Arvind Kejriwal's Delhi government power department, however, said no decision had been taken in this regard. “We have received the letter. The power regulator, Delhi Electricity Regulatory Authority (DERC), needs to be consulted first,” a senior government official said.
In a letter to Delhi’s power secretary, dated January 15, BSES CEO Gopal K Saxena had said, “In the interests of transparency, and to avoid such baseless allegations and unnecessary controversy, the BSES discoms hereby request the government of Delhi to take over the entire responsibility for ensuring adequate power to meet the peak demand, and to sell the resulting surplus off-peak power in the most optimal manner at the alleged rate of Rs 5.75 per unit, or for that matter, at any rate(s) above the presently realised sale price. Needless to say, the benefits of such higher sale realisation, to the extent actually achieved, will be passed on to all consumers.”
The letter points out that the allegations are based on an order issued by former DERC chairman Brijender Singh, which had said the “discoms can allegedly make a profit of Rs 3,577 crore per year through the sale of such surplus power”.

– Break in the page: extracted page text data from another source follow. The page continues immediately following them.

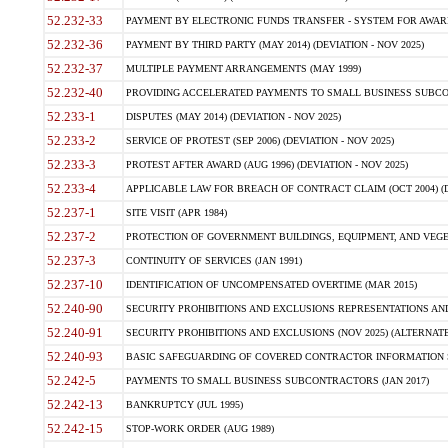
52.232-33
PAYMENT BY ELECTRONIC FUNDS TRANSFER - SYSTEM FOR AWAR
52.232-36
PAYMENT BY THIRD PARTY (MAY 2014) (DEVIATION - NOV 2025)
52.232-37
MULTIPLE PAYMENT ARRANGEMENTS (MAY 1999)
52.232-40
PROVIDING ACCELERATED PAYMENTS TO SMALL BUSINESS SUBCO
52.233-1
DISPUTES (MAY 2014) (DEVIATION - NOV 2025)
52.233-2
SERVICE OF PROTEST (SEP 2006) (DEVIATION - NOV 2025)
52.233-3
PROTEST AFTER AWARD (AUG 1996) (DEVIATION - NOV 2025)
52.233-4
APPLICABLE LAW FOR BREACH OF CONTRACT CLAIM (OCT 2004) (DE
52.237-1
SITE VISIT (APR 1984)
52.237-2
PROTECTION OF GOVERNMENT BUILDINGS, EQUIPMENT, AND VEGET
52.237-3
CONTINUITY OF SERVICES (JAN 1991)
52.237-10
IDENTIFICATION OF UNCOMPENSATED OVERTIME (MAR 2015)
52.240-90
SECURITY PROHIBITIONS AND EXCLUSIONS REPRESENTATIONS AND C
52.240-91
SECURITY PROHIBITIONS AND EXCLUSIONS (NOV 2025) (ALTERNATE I
52.240-93
BASIC SAFEGUARDING OF COVERED CONTRACTOR INFORMATION SY
52.242-5
PAYMENTS TO SMALL BUSINESS SUBCONTRACTORS (JAN 2017)
52.242-13
BANKRUPTCY (JUL 1995)
52.242-15
STOP-WORK ORDER (AUG 1989)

“The fact that the aforesaid ‘order’ does not exist, and the same has already been quashed by the Delhi High Court vide its judgment dated May 23, 2011, (which has become final), is being overlooked,” Saxena said in the letter.
“In our assessment, the sales price of Rs 5.75 per unit for such off-peak sales of surplus power assumed in the aforesaid ‘order’ of Shri Brijender Singh, for arriving at a fictitious yearly profit of Rs 3,577 crore, is completely illusory and has no basis whatsoever. The DERC in its tariff order dated August 26, 2011, also set aside hypothetical assumptions on sale of surplus power.”
The letter also pointed out that “the demand for power in Delhi varies widely during the year and during the course of each day, depending on seasonal and time-of-day changes”. BSES said the peak demand for their two discoms “has increased from approximately 3,100 MW in 2003 to 5,650 MW in 2014”.
The surplus power, which is available only during the “off-peak” period, is sold at an “average sale price well below purchase price under long term Power Purchase Agreements (PPA)”. BSES said the PPAs were “executed by the erstwhile Delhi Vidyut Board, under the Delhi government, and assigned to BSES by DERC in 2007”.